А теперь уже не проведает.
Никогда.
Теперь, после Никольского, Аглая и Родион Мефодиевич въедут в его квартиру, а он поселится в той комнате, где жил Богословский. В отдельной комнате. Там он и будет жить-поживать своей холостяцкой жизнью. И заваривать чай в чайнике Богословского, и пить из его кружки. Стариков тянет на юг. Степанов давно грозится, что уедет на Черное море. Варвара, конечно, захочет работать поближе к отцу. И все они уедут, а он останется. И, как собака, совершенно как собака, будет доживать свою неудалую жизнь.
Опять забарабанило в ухе, и он сел, ругаясь, на своем диване. Но собака ему что-то напомнила, что-то легкое и веселое, что-то славное и важное. Собака — при чем тут собака, какая еще, к черту, собака?
Но собака тем не менее была.
Медленно, медленно, из мглы сознания, оглушенного люминалом и табаком, полусном и полуявью, бессонницами и горем, выплыл урок анатомии доктора Тульпиуса, институт имени Сеченова и трехцветный пес Шарик.
— Шарик, — как бы проверяя себя, с улыбкой произнес Владимир Афанасьевич, — совершенно точно — Шарик.
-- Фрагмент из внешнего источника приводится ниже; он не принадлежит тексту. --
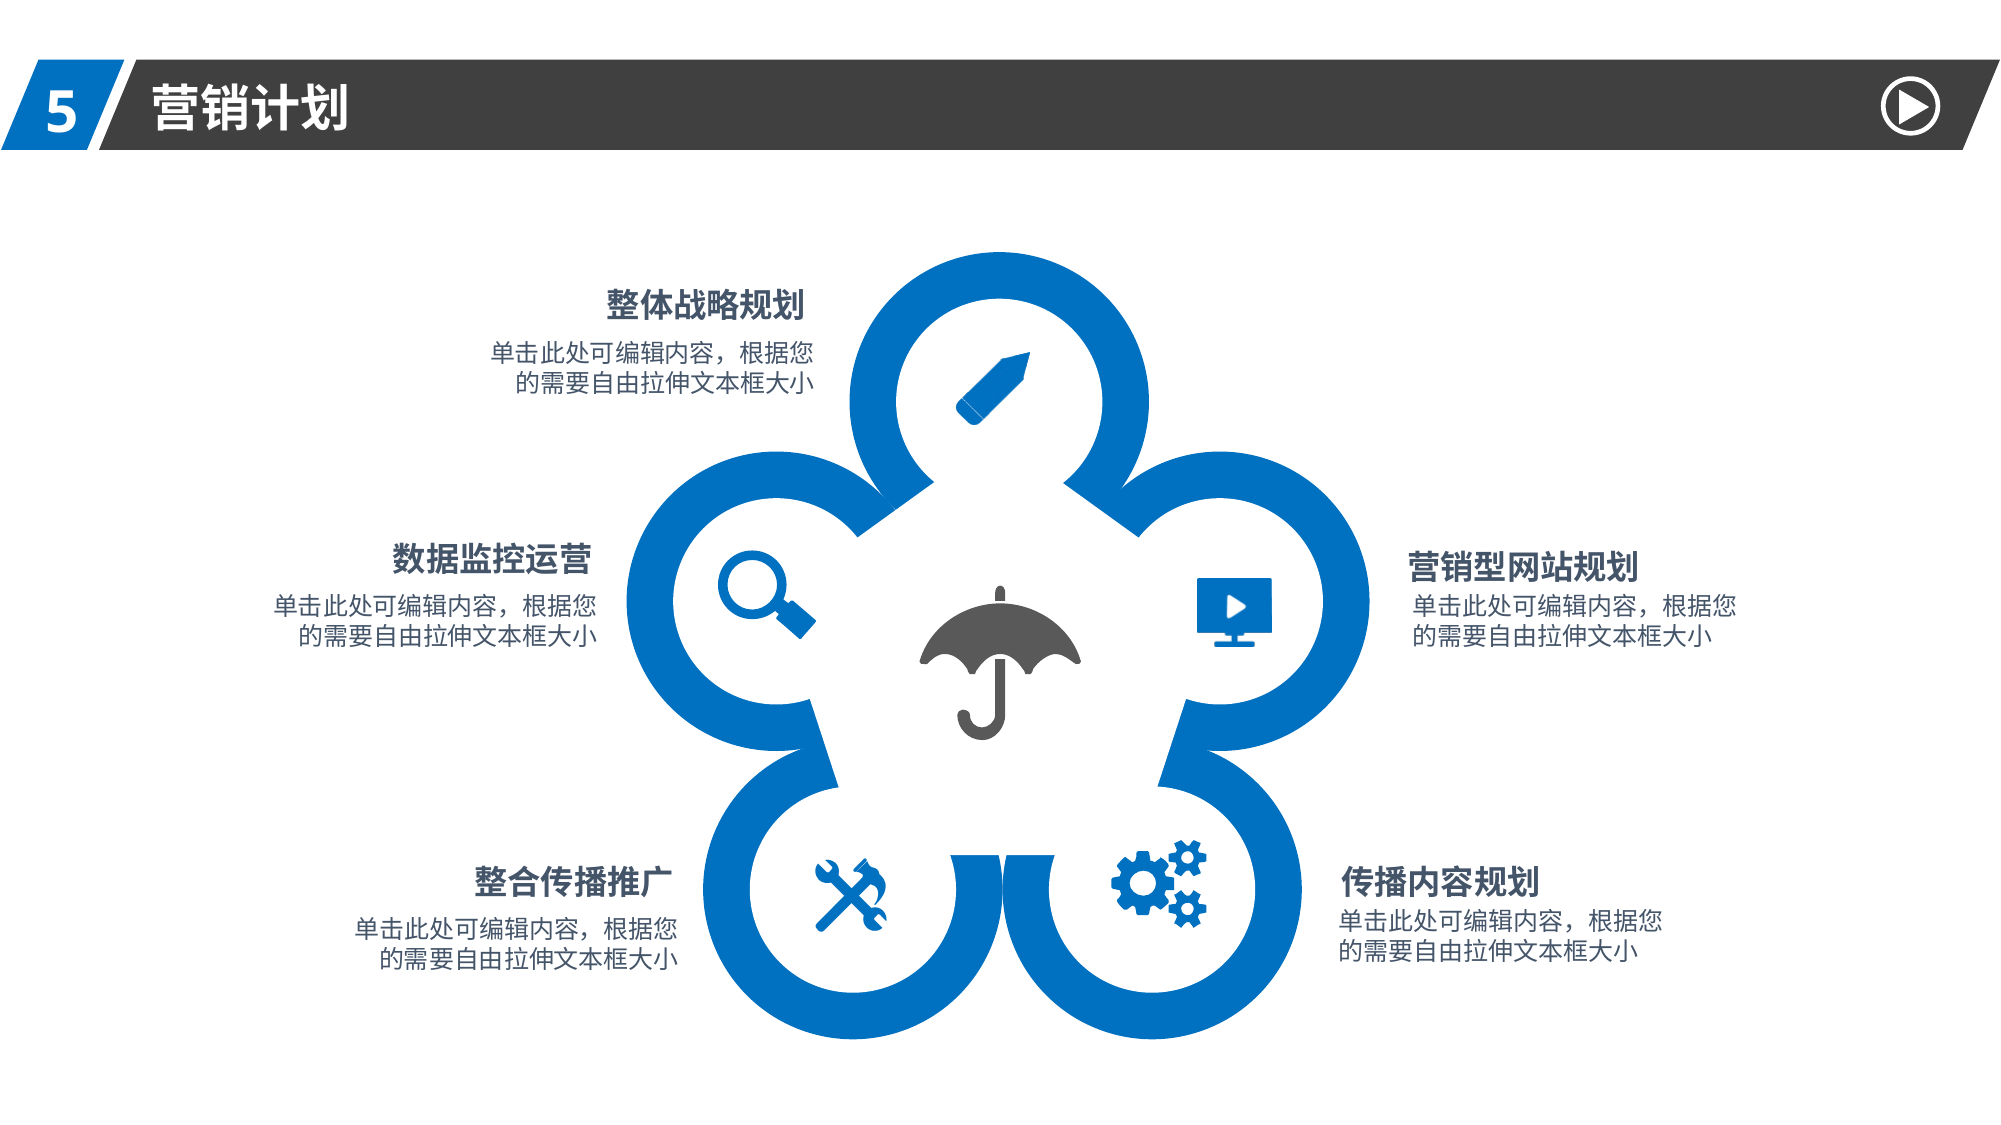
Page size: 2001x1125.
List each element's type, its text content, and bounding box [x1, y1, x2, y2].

text_box [995, 585, 1006, 601]
text_box [957, 659, 1006, 741]
text_box [1101, 451, 1370, 752]
text_box 传播内容规划 [1338, 861, 1544, 902]
text_box 单击此处可编辑内容，根据您的需要自由拉伸文本框大小 [1412, 590, 1751, 651]
text_box 营销计划 [135, 69, 366, 145]
text_box [703, 744, 1003, 1040]
text_box [1111, 840, 1207, 928]
text_box 单击此处可编辑内容，根据您的需要自由拉伸文本框大小 [271, 590, 599, 651]
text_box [1883, 78, 1939, 134]
text_box 单击此处可编辑内容，根据您的需要自由拉伸文本框大小 [1338, 905, 1677, 966]
text_box [717, 550, 816, 639]
text_box [1048, 786, 1256, 993]
text_box [673, 498, 880, 705]
text_box 单击此处可编辑内容，根据您的需要自由拉伸文本框大小 [488, 337, 816, 398]
text_box [919, 603, 1081, 675]
text_box [1002, 741, 1302, 1040]
text_box [849, 252, 1149, 509]
text_box [133, 59, 2000, 150]
text_box 5 [30, 66, 135, 152]
text_box 整体战略规划 [598, 284, 816, 325]
text_box 单击此处可编辑内容，根据您的需要自由拉伸文本框大小 [352, 913, 680, 974]
text_box [626, 451, 895, 752]
text_box [810, 482, 1186, 856]
text_box [749, 786, 957, 993]
picture [955, 351, 1031, 426]
picture [1197, 577, 1272, 647]
text_box 数据监控运营 [376, 538, 609, 579]
text_box [35, 59, 125, 66]
text_box [1, 80, 30, 150]
text_box [1116, 498, 1323, 705]
text_box 整合传播推广 [469, 861, 680, 902]
text_box 营销型网站规划 [1383, 546, 1664, 587]
picture [814, 857, 888, 933]
text_box [896, 298, 1103, 505]
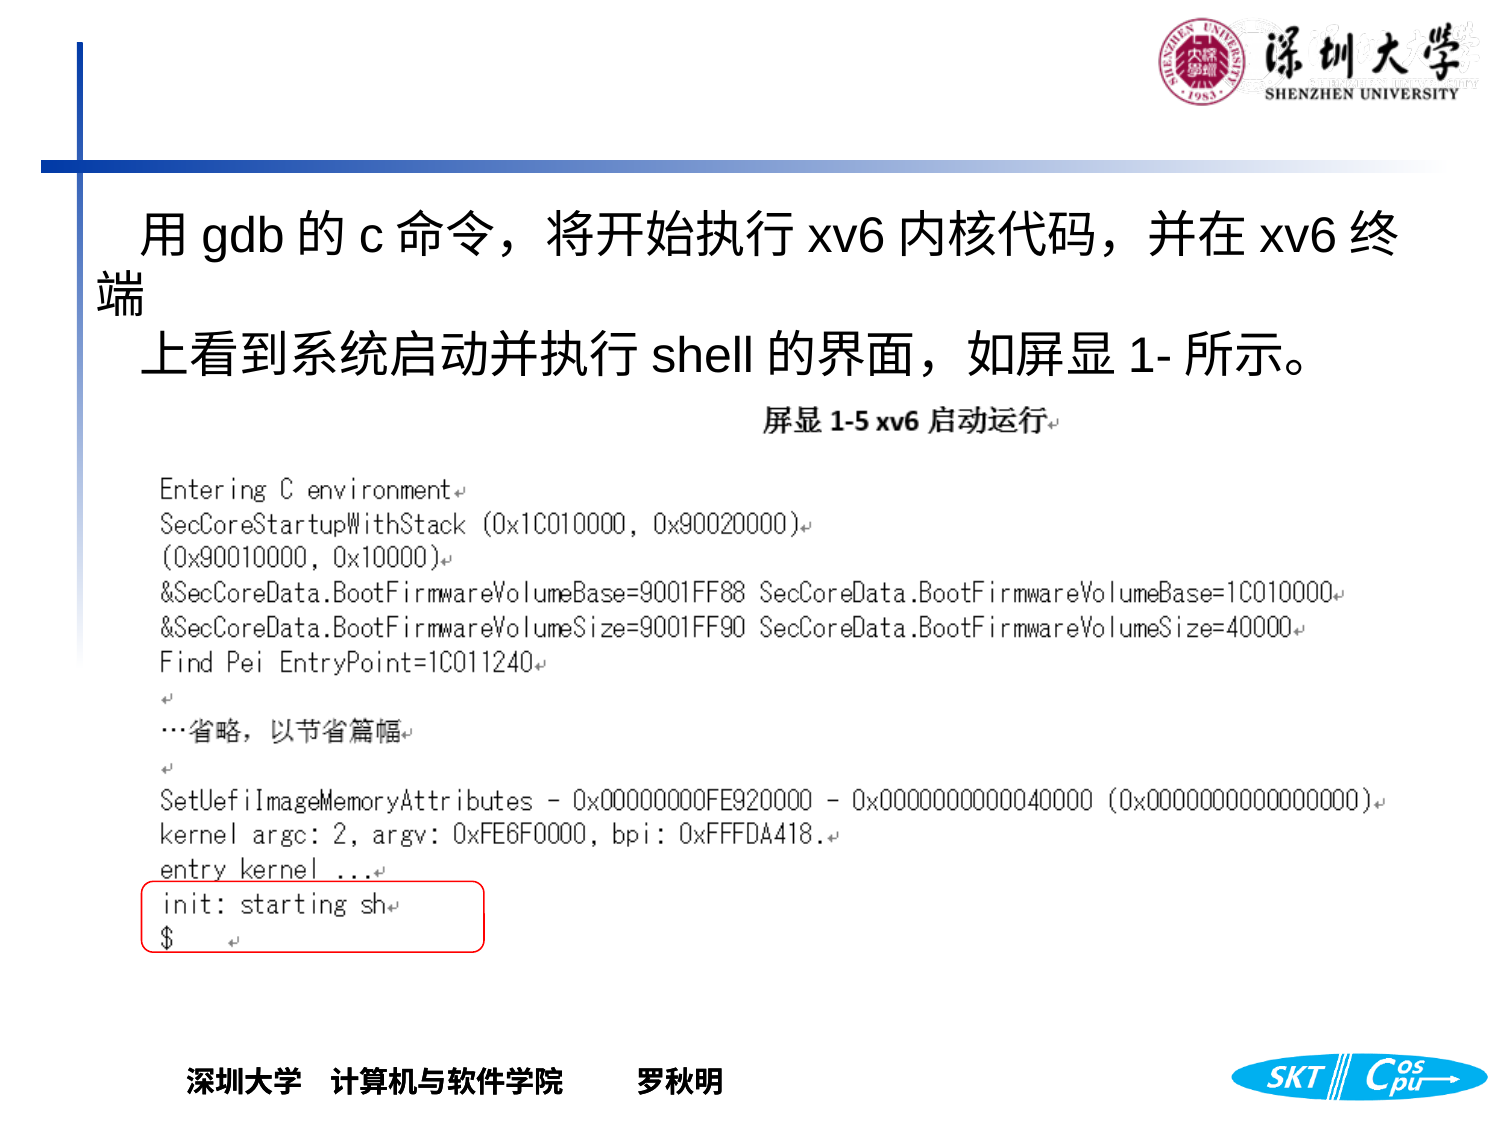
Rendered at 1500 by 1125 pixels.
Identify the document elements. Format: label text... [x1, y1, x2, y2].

picture [1130, 7, 1500, 117]
picture [145, 402, 1441, 971]
picture [1227, 1051, 1489, 1102]
text_box 用gdb的c命令，将开始执行xv6内核代码，并在xv6终端 上看到系统启动并执行shell的界面，如屏显1‑所示。 [80, 225, 1421, 361]
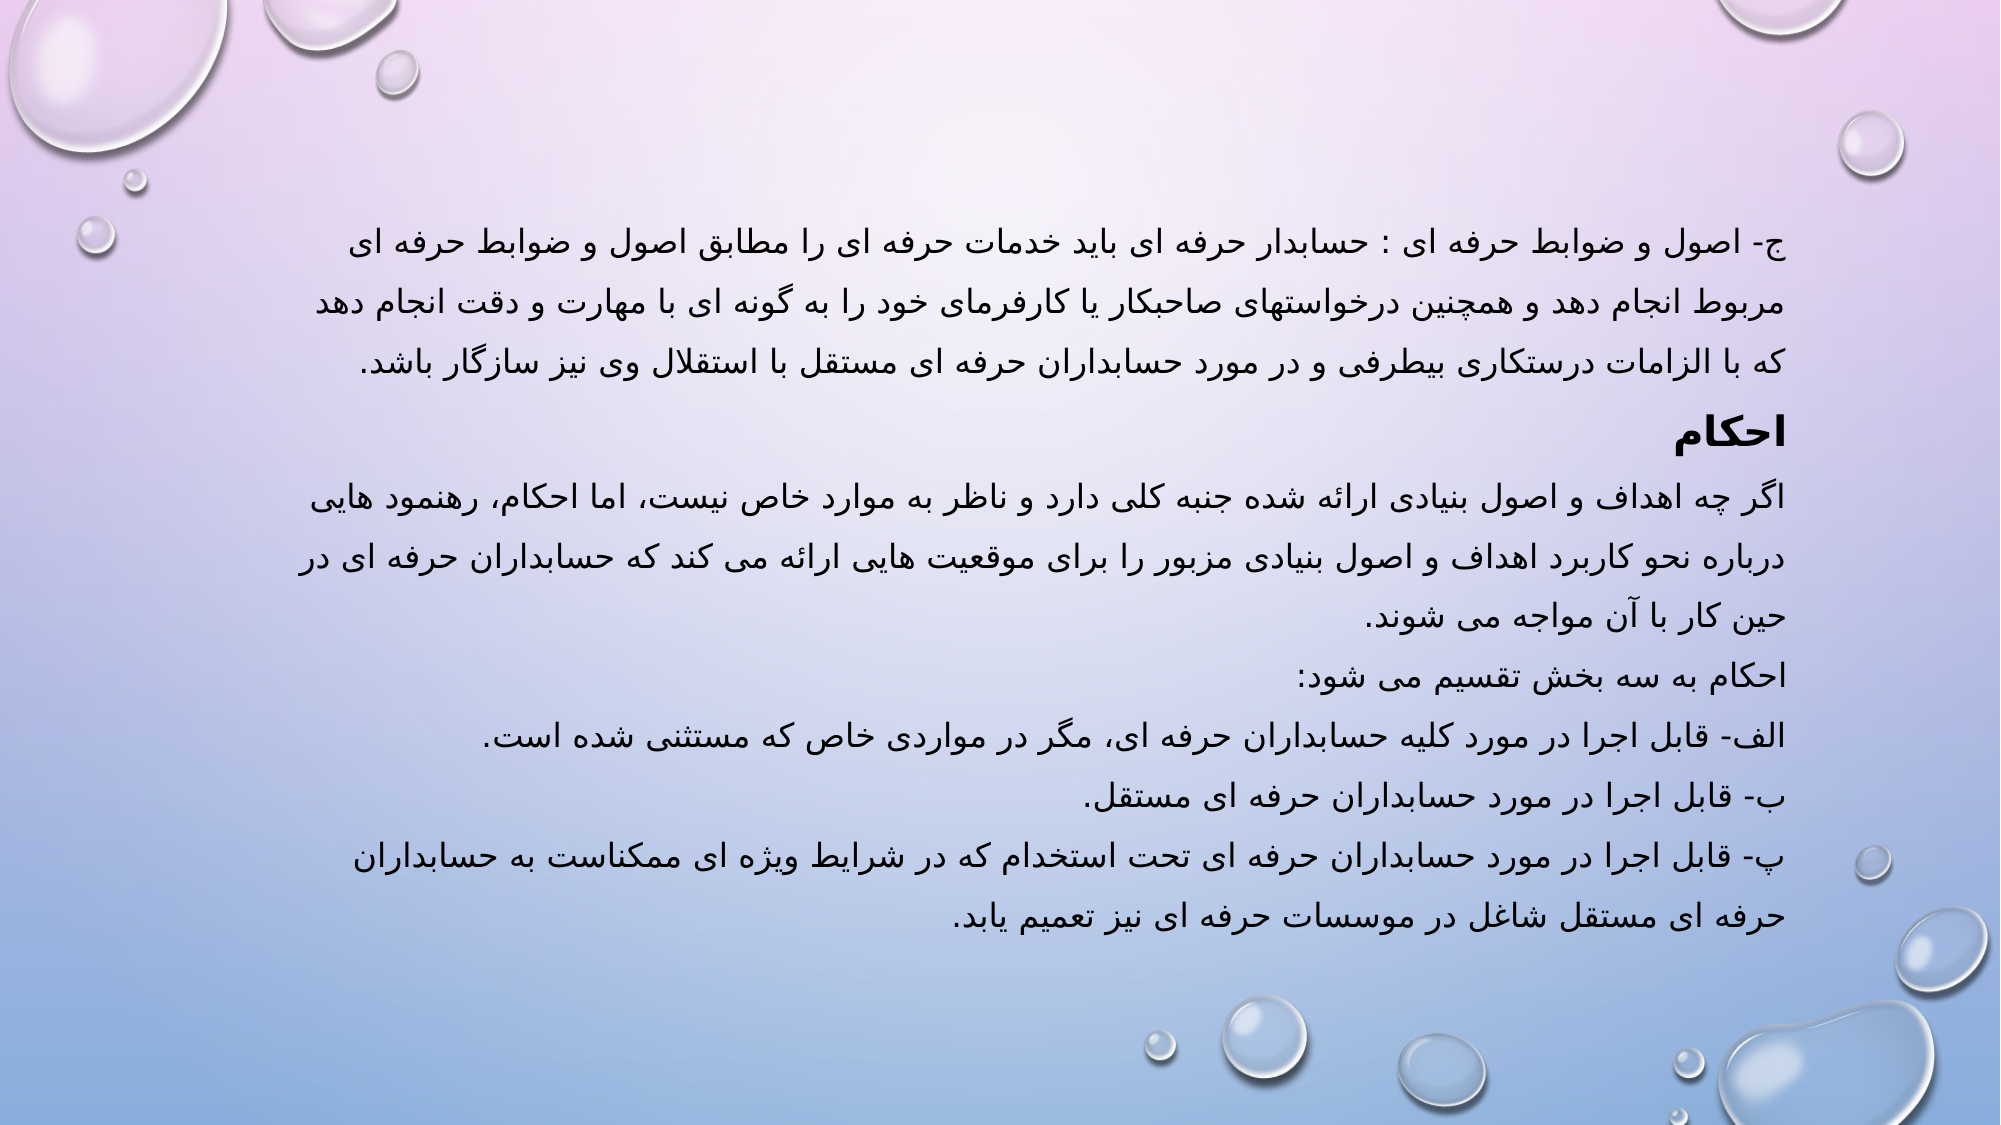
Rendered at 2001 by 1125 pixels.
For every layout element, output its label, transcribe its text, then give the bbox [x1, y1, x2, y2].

picture [0, 0, 2000, 1125]
title ج- اصول و ضوابط حرفه ای : حسابدار حرفه ای باید خدمات حرفه ای را مطابق اصول و ضوابط حرفه ای مربوط انجام دهد و همچنین درخواستهای صاحبکار یا کارفرمای خود را به گونه ای با مهارت و دقت انجام دهد که با الزامات درستکاری بیطرفی و در مورد حسابداران حرفه ای مستقل با استقلال وی نیز سازگار باشد. احکام اگر چه اهداف و اصول بنیادی ارائه شده جنبه کلی دارد و ناظر به موارد خاص نیست، اما احکام، رهنمود هایی درباره نحو کاربرد اهداف و اصول بنیادی مزبور را برای موقعیت هایی ارائه می کند که حسابداران حرفه ای در حین کار با آن مواجه می شوند. احکام به سه بخش تقسیم می شود: الف- قابل اجرا در مورد کلیه حسابداران حرفه ای، مگر در مواردی خاص که مستثنی شده است. ب- قابل اجرا در مورد حسابداران حرفه ای مستقل. پ- قابل اجرا در مورد حسابداران حرفه ای تحت استخدام که در شرایط ویژه ای ممکناست به حسابداران حرفه ای مستقل شاغل در موسسات حرفه ای نیز تعمیم یابد. [260, 163, 1804, 1011]
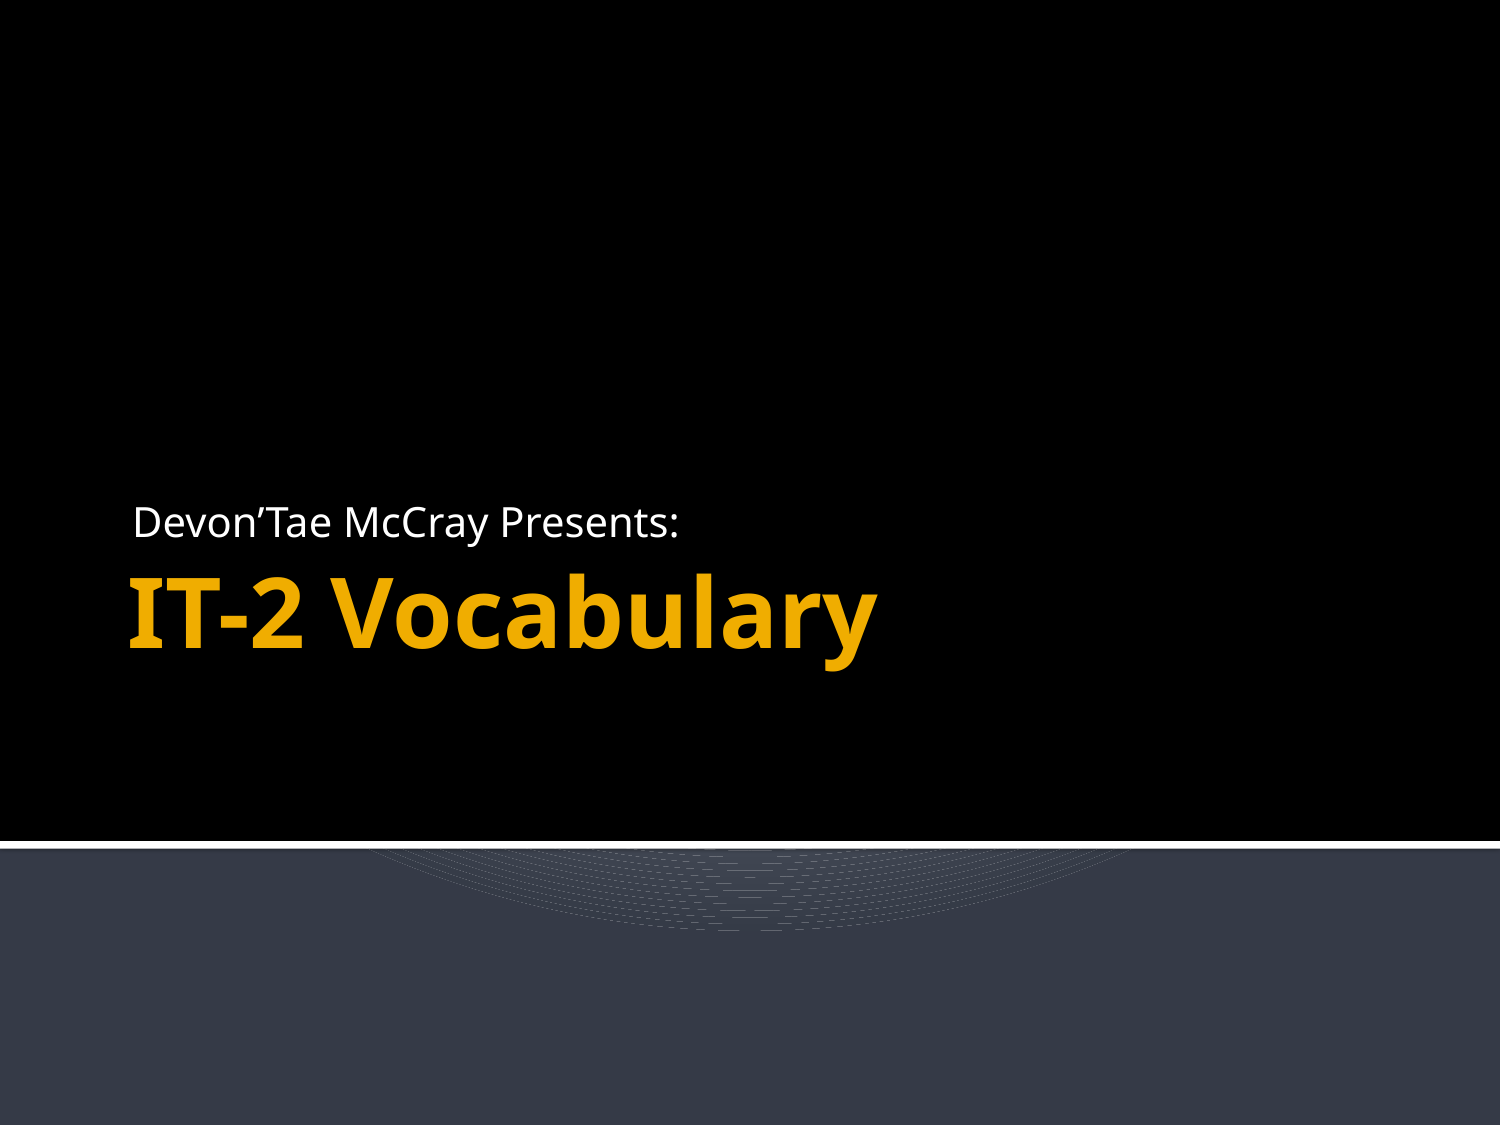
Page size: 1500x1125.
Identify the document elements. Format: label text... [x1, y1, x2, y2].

Трехцветный.
И голос Постникова вспомнился ему — ледяной голос недовольного Ивана Дмитриевича:
— После того, что вы натворили с животным, вы здесь собаку на ноги не поставите. Разве что в домашних условиях…
Шарик едва ползал в тот вечер. Он все время зализывал швы, крупно, мучительно дрожал и, конечно, ничего не ел и не пил. Студент Устименко привез пса домой к тетке Аглае и позвонил Варваре, чтобы немедленно явилась. Он ведь только приказывал ей — иначе его величество, будущий Пирогов, с ней не разговаривал. Он даже покрикивал на нее — прямо в ее кроткие глаза.
Пес помирал.
И кряхтел человеческим голосом. Володя что-то согрел ему, какую-то хорошую пищу, и наболтал туда сырое яйцо. Шарик понюхал и брезгливо попятился.
«Здесь медицина, кажется, должна передоверить свои функции гробовщику, — подумал студент Устименко старой фразой из какой-то статьи. И с ненавистью покосился на „Урок анатомии“. Со злобной ненавистью. — Попробуй-ка светить другим, если даже собаку не можешь выходить. Сгореть самому дело не хитрое, а вот собаку вытащить…»
…Когда вошла Варвара, он по-прежнему сидел над Шариком и запихивал себе в рот холодную картошку.
— Собачка, — закричала Варвара, — какая собачка! Это ты мне ее купил, да? В подарок, Володечка?
Он ведь ей никогда ничего не дарил. Где там! Он был занят высшими материями, самыми наивысшими. И когда Варя завизжала от счастья, он не нашел ничего лучшего, как прикрикнуть, чтобы она не вопила.